Die Spur des Löwen führt nach Schwerin
Gemeinsam mit einem Freund war Claus Schnitzer auf einer Fahrradtour durch Mecklenburg-Vorpommern unterwegs, als die beiden in der Landeshauptstadt Schwerin einen Zwischenstopp einlegten, erzählt der Mann in einem Gespräch mit dem SÜDKURIER. Auf dem Marktplatz sprang ihm direkt ein Denkmal ins Auge: Eine Säule mit in Stein gemeißelten Bildern, auf der ein Löwe thront. „Ich staunte damals nicht schlecht, dass es Peter Lenk in den hohen Norden Deutschlands geschafft hatte“, erinnert sich Schnitzer.

Die Spur des Löwen, wie das Denkmal heißt, ist sieben Meter hoch und wurde 1995 für den Stadtgründer Heinrich den Löwen errichtet.

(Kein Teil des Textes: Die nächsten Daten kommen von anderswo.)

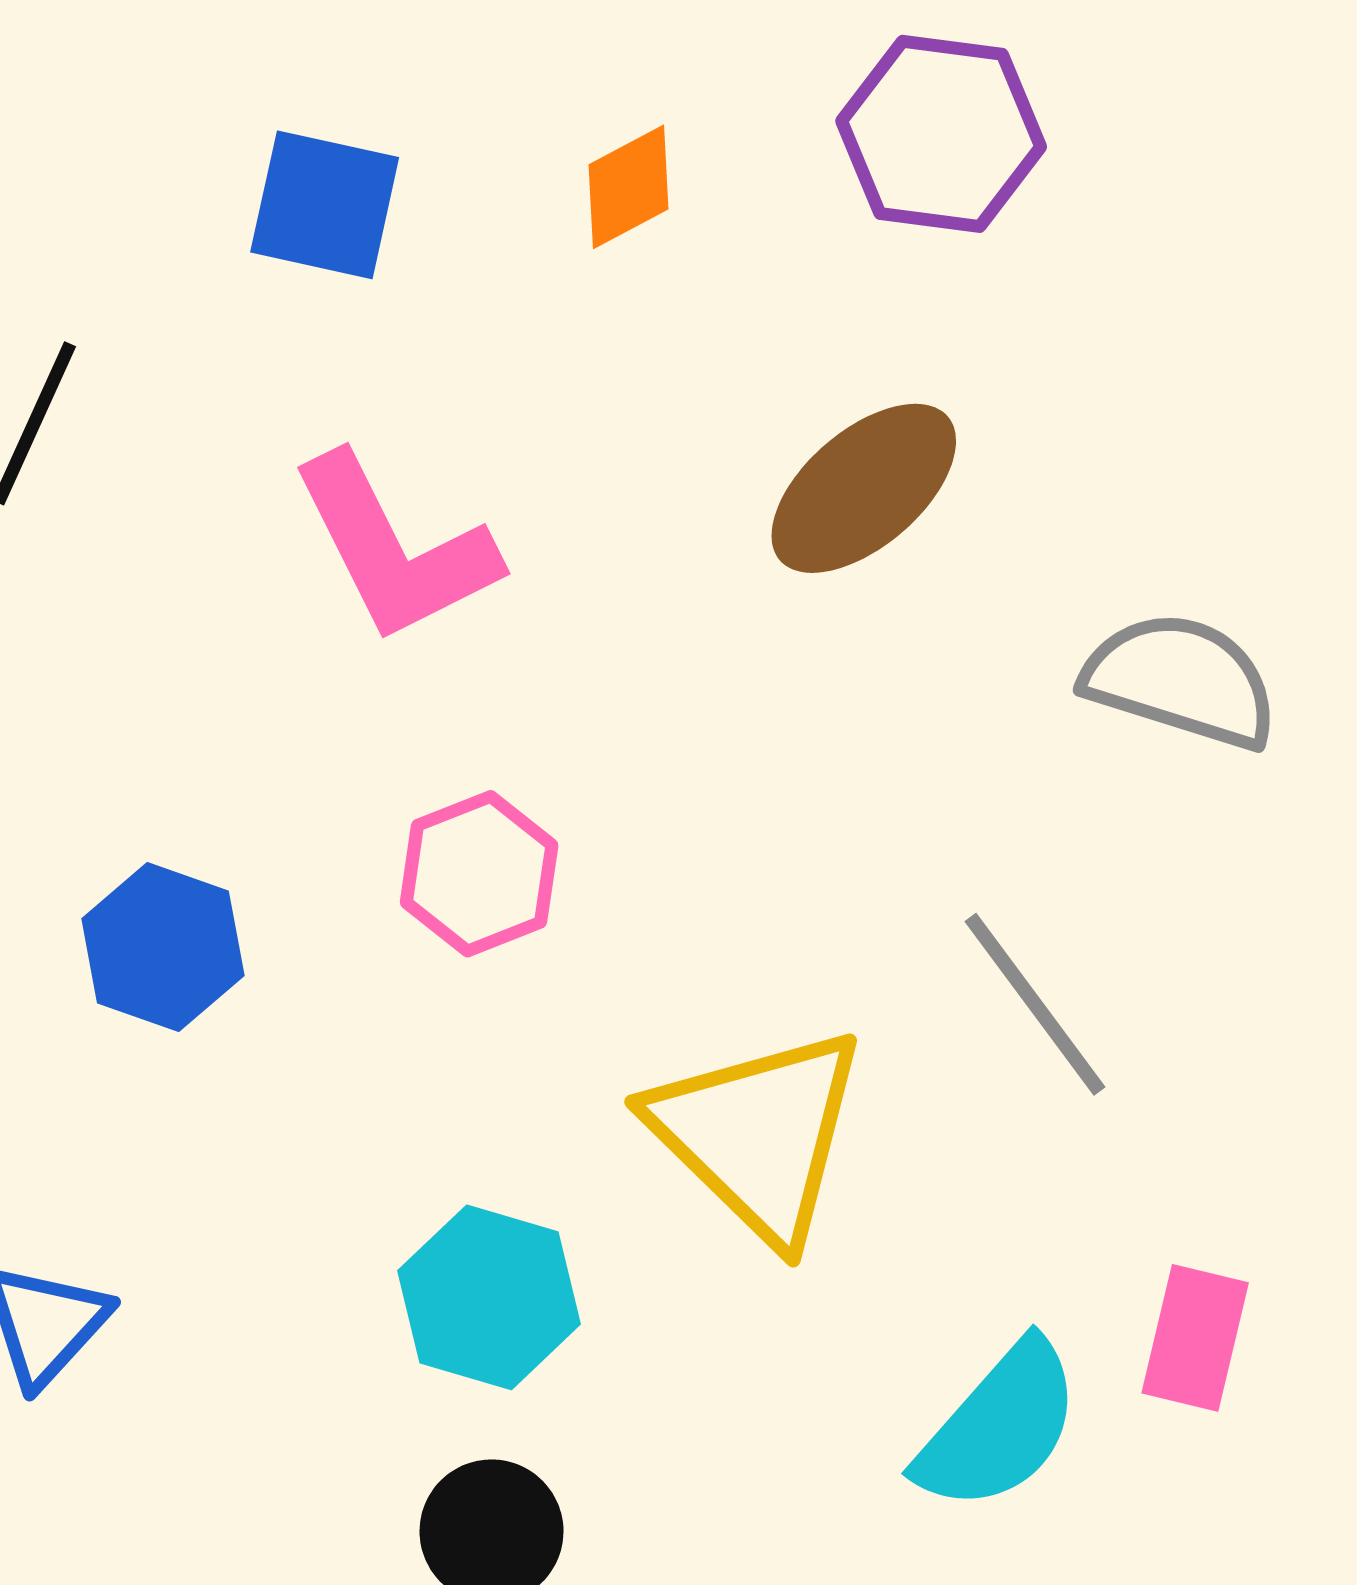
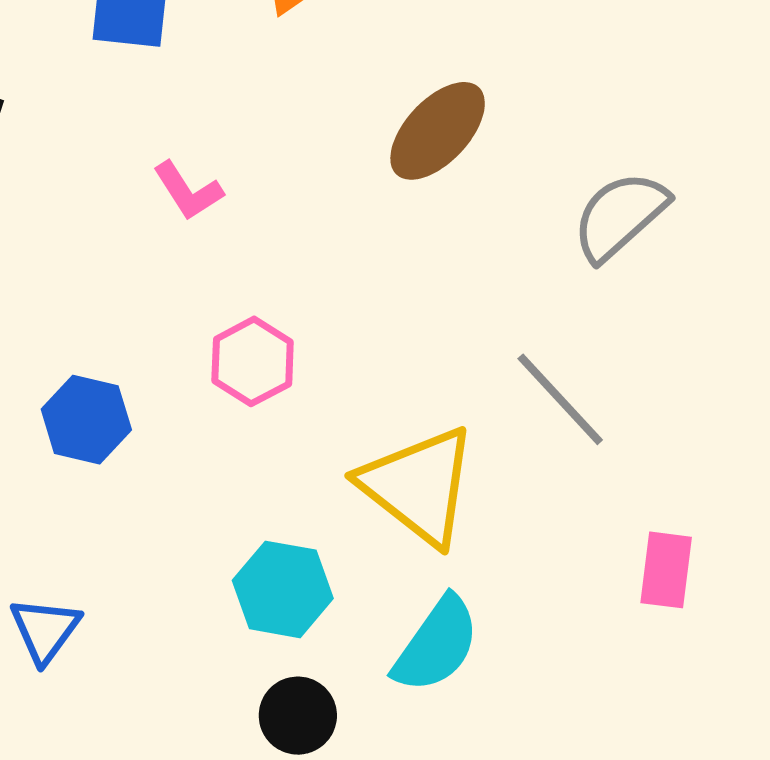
pink L-shape: (395, 549) -> (188, 191), size x0.6
gray semicircle: (1181, 680) -> (620, 216), turned -53
cyan semicircle: (999, 1427) -> (436, 645), moved

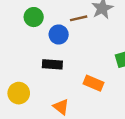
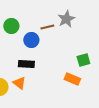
orange rectangle: (94, 83) -> (72, 79), moved
orange triangle: (61, 107) -> (19, 83), moved

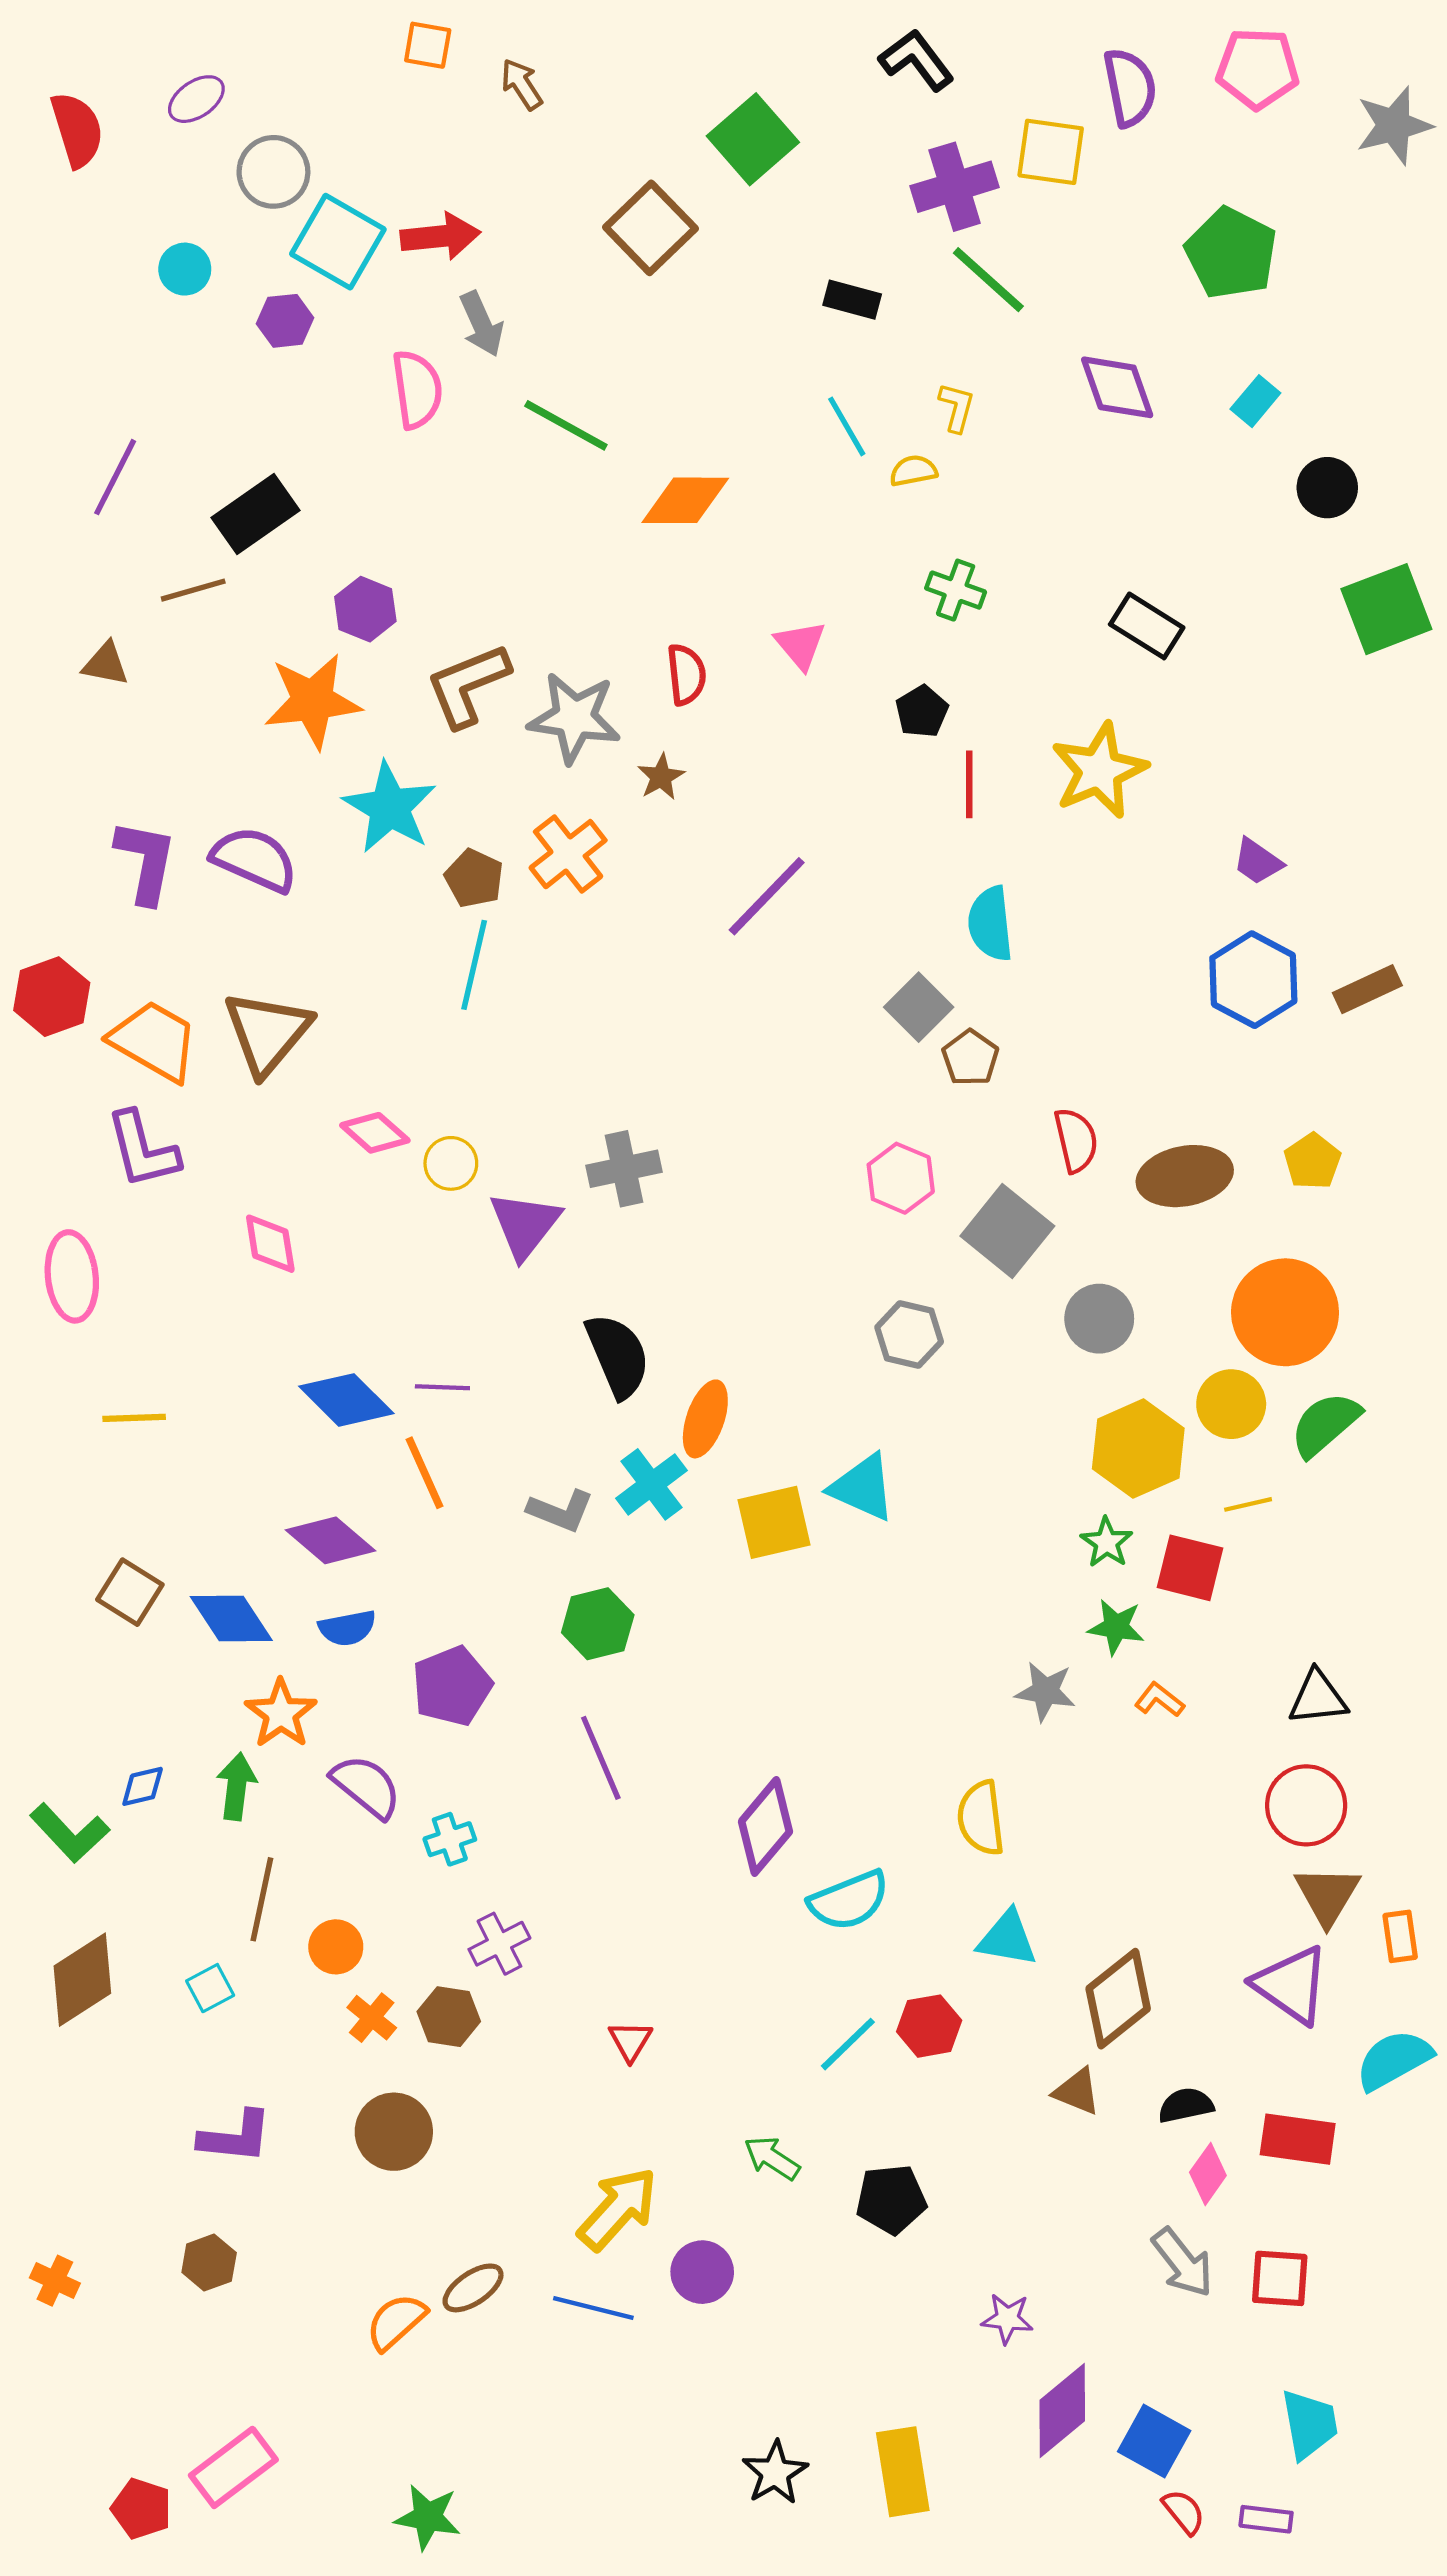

Auf Nachfrage berichtet Stadtsprecherin Michaela Christen: „Darüber, ob der Künstler in Schwerin einen der ursprünglich für Konstanz bestimmten Löwen verwendet hat, können wir nur spekulieren.“
Die vier Seiten der Säule zeigen in Stein gemeißelte Bilder, die satirisch die verschiedenen Episoden des Stadtgründers Heinrich des Löwen darstellen. Michaela Christen dazu: „Mit seiner eigenwilligen Interpretation historischer Ereignisse der mecklenburgischen Geschichte ist das Denkmal bis heute ein wichtiger Anlaufpunkt für viele Stadtführungen.“
Weiter ergänzt sie: „Das Kunstwerk befindet sich im Besitz der Deutschen Bank, die es seinerzeit auch erworben hat. Die Stadt Schwerin kommt jedoch für den Unterhalt, die Reinigung und etwaige Reparaturen auf.“
Lenks Löwe im Frankfurter Löwenhof
Den zweiten Löwen entdeckte Claus Schnitzer vor einigen Jahren in Bornheim bei Frankfurt am Main. Er habe dort eine seiner Töchter besucht, sagt er. Auf dem Weg zum Abendessen seien sie zufällig am Löwenhof vorbeigekommen – einem Kultur-, Medien- und Dienstleistungszentrum. Den Eingang des Gewerbehofs ziert tatsächlich ein Lenk-Löwe, wie Schnitzer damals feststellte. Und auf der Raubkatze sitzend spannt ein Amor seinen Bogen – genau wie auf dem Bild aus dem alten Stadler-Heftchen.

Wie er dort gelandet ist, weiß Gewerbehof-Mitinhaber Christoph Reinhard: „Der Löwe ist uns nicht zugelaufen, sondern wir haben ihn von Peter Lenk vor über 20 Jahren als Eingangswächter des Löwenhofs erworben.“ Reinhard habe Verwandtschaft in Konstanz und sei schon immer von Lenks Werken begeistert gewesen, fügt er an. „Ich finde seinen expressiven und satirischen Stil klasse.“
Bei einem Besuch bei Lenk in Bodman-Ludwigshafen habe er den Zweitguss der Statue entdeckt. Nach seinem Ebenbild habe er dann die Skulptur für den Löwenhof in Auftrag gegeben. Der Amor sei Lenks Idee gewesen, erinnert sich Reinhard. Dann ergänzt er ironisch: „Damit er bei uns kein weiteres Unheil anrichtet, haben wir ihm als Kontrolle einen Wachhund vom Lenkschen Napoleondenkmal in Überlingen beigestellt.“
Zwei Originale gibt es noch
Um zur Eingangsfrage zurückzukehren: Handelt es sich bei einem der Löwen tatsächlich um denjenigen, der damals zu Füßen der Imperia wachen sollte? Wir halten fest: Den Prototyp aus dem Stadler-Heft gibt es nicht mehr, denn er wurde zerlegt. Der Frankfurter Löwe war, wie sein stolzer Besitzer bereits erwähnte, eine Auftragsarbeit, die dem Prototyp lediglich zum Verwechseln ähnlich sieht.
Laut Künstler Peter Lenk ist der Schweriner Löwe tatsächlich eine der Skulpturen, die damals für die Imperia bestimmt waren. Die dritte Raubkatze stehe heute in einer Galerie, klärt der Künstler außerdem auf.